ある日、精子提供をした女性に、一か月ぶりに連絡を入れた。彼女は以前、「生理が来ていない。もしかしたら妊娠したかも😊」と連絡をくれていた。
そのメッセージに、私は胸を高鳴らせた。ついに、自分の遺伝子が未来へとつながるかもしれない。日枝神社で「子授かり」の祈願をし、5,000円の超高級ホテルの朝食を食べながら、静かにその時を待っていた。




——しかし、昨日届いた返信はこうだった。


「残念ながら、生理が来てしまいました。またお願いするときは連絡します。」
あまりにあっさりとした結末に、私は何を信じればいいのかわからなくなった。
あの感謝の言葉も、頭を下げてまで「またお願いします」と言っていた姿も、幻だったのだろうか?

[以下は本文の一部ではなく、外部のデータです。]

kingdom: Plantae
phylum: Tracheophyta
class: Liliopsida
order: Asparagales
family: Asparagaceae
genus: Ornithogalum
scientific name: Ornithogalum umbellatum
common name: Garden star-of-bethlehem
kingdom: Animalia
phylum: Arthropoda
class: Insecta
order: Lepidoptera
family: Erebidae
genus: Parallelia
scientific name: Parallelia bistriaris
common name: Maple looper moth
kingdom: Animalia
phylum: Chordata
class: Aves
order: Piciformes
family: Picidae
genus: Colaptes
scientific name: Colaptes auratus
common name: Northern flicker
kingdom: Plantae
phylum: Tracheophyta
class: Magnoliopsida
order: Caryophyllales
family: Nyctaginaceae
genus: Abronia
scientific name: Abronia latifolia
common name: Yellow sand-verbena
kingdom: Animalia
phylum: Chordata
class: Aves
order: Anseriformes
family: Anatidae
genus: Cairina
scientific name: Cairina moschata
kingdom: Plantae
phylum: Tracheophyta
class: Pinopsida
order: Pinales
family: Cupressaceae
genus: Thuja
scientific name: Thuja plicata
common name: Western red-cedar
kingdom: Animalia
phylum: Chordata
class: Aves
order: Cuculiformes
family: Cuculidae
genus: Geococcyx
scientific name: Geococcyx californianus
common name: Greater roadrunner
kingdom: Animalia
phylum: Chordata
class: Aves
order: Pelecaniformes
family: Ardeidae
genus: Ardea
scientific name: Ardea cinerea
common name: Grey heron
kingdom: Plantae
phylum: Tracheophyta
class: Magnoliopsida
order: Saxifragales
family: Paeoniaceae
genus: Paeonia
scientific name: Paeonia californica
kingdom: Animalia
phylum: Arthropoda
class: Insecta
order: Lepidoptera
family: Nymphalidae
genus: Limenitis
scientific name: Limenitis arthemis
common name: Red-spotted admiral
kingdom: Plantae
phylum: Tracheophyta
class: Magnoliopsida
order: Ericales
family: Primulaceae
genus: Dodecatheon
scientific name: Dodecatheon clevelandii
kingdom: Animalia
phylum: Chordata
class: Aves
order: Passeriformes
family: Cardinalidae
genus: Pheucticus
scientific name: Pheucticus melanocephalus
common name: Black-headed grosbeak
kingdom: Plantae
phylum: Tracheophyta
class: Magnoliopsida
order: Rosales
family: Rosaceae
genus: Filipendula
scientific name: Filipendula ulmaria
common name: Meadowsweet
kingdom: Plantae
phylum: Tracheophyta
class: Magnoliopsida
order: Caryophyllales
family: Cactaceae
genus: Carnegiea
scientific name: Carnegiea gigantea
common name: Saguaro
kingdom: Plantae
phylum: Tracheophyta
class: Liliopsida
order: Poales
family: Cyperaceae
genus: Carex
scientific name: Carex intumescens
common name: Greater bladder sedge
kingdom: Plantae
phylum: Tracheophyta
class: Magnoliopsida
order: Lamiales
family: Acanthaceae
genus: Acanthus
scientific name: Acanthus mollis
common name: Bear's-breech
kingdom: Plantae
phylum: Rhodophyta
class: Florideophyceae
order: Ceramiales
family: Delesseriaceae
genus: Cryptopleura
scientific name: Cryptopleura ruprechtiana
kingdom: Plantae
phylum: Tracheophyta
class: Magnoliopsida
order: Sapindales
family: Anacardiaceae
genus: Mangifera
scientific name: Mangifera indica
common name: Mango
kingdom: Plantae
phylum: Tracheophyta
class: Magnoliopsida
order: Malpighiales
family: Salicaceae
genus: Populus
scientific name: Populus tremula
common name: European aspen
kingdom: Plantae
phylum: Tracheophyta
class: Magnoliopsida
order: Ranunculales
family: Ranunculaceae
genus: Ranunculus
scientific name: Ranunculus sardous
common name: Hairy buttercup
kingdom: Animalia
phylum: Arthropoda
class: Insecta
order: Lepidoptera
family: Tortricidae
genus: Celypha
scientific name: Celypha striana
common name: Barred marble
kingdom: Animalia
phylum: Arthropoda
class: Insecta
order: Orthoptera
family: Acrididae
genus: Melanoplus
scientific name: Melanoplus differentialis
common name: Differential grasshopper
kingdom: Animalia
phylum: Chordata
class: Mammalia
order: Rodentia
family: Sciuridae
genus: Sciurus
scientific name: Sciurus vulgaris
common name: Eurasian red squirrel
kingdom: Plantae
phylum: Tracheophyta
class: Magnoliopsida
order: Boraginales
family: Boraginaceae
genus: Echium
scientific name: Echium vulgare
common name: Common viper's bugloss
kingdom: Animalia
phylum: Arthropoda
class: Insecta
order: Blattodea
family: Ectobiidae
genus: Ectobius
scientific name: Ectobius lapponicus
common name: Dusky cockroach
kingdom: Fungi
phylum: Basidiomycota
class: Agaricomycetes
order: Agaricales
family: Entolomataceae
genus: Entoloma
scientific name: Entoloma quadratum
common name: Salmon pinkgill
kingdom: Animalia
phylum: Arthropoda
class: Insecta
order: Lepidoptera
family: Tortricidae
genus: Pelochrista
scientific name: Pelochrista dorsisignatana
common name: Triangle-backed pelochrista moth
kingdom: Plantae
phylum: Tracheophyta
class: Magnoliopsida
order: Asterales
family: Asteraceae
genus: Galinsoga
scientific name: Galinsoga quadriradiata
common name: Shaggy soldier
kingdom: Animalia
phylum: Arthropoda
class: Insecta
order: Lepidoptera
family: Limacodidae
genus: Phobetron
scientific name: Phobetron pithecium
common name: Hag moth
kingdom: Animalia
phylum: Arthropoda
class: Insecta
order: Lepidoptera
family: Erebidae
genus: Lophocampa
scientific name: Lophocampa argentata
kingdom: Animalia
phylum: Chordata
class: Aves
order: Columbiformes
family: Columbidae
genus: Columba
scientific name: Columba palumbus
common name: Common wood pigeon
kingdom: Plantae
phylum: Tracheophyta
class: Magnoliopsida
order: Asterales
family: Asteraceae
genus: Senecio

そもそも、なぜ私はここまでして自分の遺伝子を残したかったのか?
子どもを育てるわけでもない。認知するわけでもない。
なのに、「私の子がどこかで生きている」——ただその幻想を信じたいだけなのかもしれない。
そんな自分はエゴの塊ではないのか?
いや、人間の行動はすべてエゴから始まっている。
「人のため」と信じて動いているその裏にあるのは、そんな自分を好きでいたいという願望だ。
私も例外ではない。
でも、もしかしたら…
彼女は妊娠していて、ひそかに産もうとしているのかもしれない。
それを信じれば、それだけで私の心は満たされる。
事実なんて関係ない。すべては脳がつくるイリュージョンなのだから。
まるで、鏡の中に映る手を「本物」と信じて痛みが消えるあの現象のように。
結局、真実とは何か? 命とは何か? この宇宙における私の役割とは?
——そんな哲学的な思索に浸っていた矢先、私はAIのウェビナーに参加した。
オザケンさんの講演があり、生成AIの未来について語っていた。
参加者の中には、若くて可愛いNPO勤務の女性もいた。
「こんな子と20代で出会ってたら、人生違ったかな…」
そんな淡い妄想を抱きつつ、私は気づいた。
結婚とは、自由を手放す契約でもある。
「なんで今日、連絡くれなかったの?」という不安を抱える毎日が待っている。
私は、知的活動に時間を費やしたい人間なのだ。
膣内射精をしたのは、人生で初めてのことだった。
そこに至るまでの偶然の積み重ねに、私は神への感謝を忘れなかった。
でももう、女性に振り回されるのは疲れた。
AIでいい。神でいい。真実を見つめる目を、私に与えてほしい。
——孤独の中に光を探す全ての人へ。
精子提供という現代的なテーマから見えてきた、希望と絶望のはざまを、あなたはどう感じるだろうか。